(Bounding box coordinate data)
# # # # #

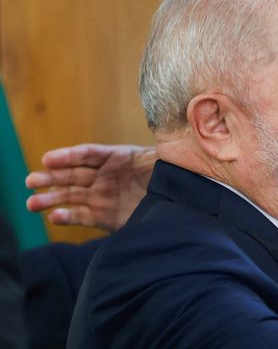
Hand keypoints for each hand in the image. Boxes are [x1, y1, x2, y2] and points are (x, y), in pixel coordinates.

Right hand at [25, 144, 156, 231]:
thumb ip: (158, 147)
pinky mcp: (103, 216)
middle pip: (72, 175)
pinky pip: (81, 216)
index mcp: (116, 158)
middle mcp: (104, 176)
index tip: (48, 159)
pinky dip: (67, 217)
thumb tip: (164, 132)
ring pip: (70, 196)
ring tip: (31, 203)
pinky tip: (54, 217)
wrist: (175, 202)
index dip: (67, 156)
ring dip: (50, 199)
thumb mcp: (164, 158)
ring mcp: (101, 196)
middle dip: (50, 177)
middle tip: (30, 181)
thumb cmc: (169, 175)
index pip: (88, 154)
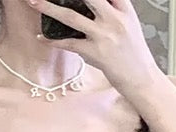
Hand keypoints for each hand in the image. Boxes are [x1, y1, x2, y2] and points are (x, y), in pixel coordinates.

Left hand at [29, 0, 160, 94]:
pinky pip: (69, 44)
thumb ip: (112, 9)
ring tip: (33, 2)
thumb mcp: (129, 24)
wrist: (142, 79)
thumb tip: (89, 3)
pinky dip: (53, 41)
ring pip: (71, 17)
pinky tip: (41, 37)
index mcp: (123, 8)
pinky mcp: (96, 53)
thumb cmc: (134, 53)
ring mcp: (104, 36)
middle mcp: (114, 19)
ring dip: (49, 8)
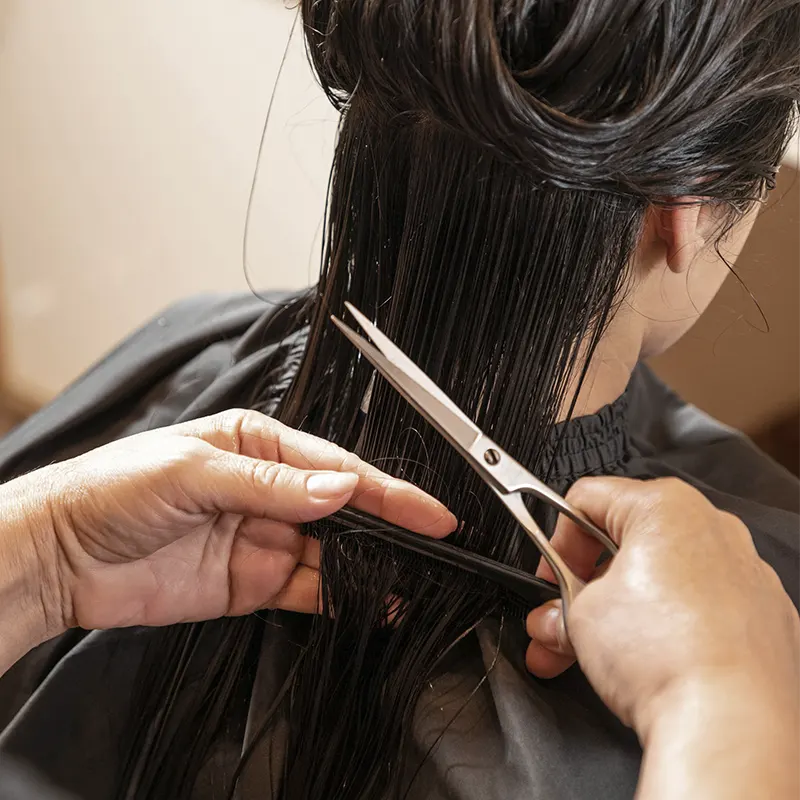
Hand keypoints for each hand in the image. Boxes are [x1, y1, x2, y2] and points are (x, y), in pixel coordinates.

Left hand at [1, 410, 454, 646]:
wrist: (61, 555)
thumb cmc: (114, 490)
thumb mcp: (192, 472)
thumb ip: (269, 485)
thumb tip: (337, 489)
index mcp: (258, 445)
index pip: (336, 467)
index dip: (387, 490)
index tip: (428, 511)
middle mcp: (268, 489)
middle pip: (344, 510)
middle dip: (390, 527)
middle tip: (436, 547)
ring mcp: (263, 537)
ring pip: (334, 552)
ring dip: (372, 566)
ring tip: (413, 580)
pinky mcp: (252, 581)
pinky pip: (309, 589)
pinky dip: (341, 597)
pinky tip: (372, 601)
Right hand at [525, 477, 799, 797]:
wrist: (728, 723)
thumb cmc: (666, 655)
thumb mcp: (579, 614)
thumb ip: (561, 602)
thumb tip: (556, 617)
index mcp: (667, 507)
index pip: (587, 500)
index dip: (554, 541)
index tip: (547, 577)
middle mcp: (713, 530)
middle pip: (623, 546)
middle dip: (582, 590)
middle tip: (559, 621)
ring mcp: (745, 576)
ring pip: (660, 582)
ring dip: (617, 615)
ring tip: (584, 656)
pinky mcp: (763, 621)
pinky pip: (700, 612)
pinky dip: (667, 631)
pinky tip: (641, 665)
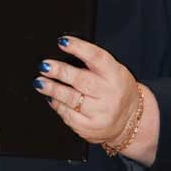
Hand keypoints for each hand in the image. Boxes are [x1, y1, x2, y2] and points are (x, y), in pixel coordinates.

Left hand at [33, 35, 141, 149]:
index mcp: (115, 74)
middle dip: (59, 72)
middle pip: (80, 80)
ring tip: (40, 82)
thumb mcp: (114, 71)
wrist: (130, 119)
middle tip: (44, 65)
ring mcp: (100, 113)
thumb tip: (64, 48)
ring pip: (71, 99)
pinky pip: (68, 115)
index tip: (62, 42)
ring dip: (52, 89)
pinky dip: (57, 105)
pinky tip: (51, 98)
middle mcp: (109, 93)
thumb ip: (92, 61)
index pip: (97, 58)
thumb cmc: (117, 89)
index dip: (78, 48)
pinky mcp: (89, 128)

# # # # #

:: What you have to do ::
An exact, complete copy of the lines above from the one with "middle mcp: (104, 176)" through the one with "index pip: (88, 154)" is the whole answer.

:: Result of the task ::
middle mcp: (104, 176)
index tip: (48, 159)
pinky dip: (67, 217)
thumb tip: (164, 132)
ring pip: (70, 196)
ring tip: (31, 203)
pinky tip: (54, 217)
wrist: (175, 202)
index dip: (67, 156)
ring dip: (50, 199)
thumb mcp: (164, 158)
ring mcp: (101, 196)
middle dip: (50, 177)
middle tip: (30, 181)
thumb cmc: (169, 175)
index pip: (88, 154)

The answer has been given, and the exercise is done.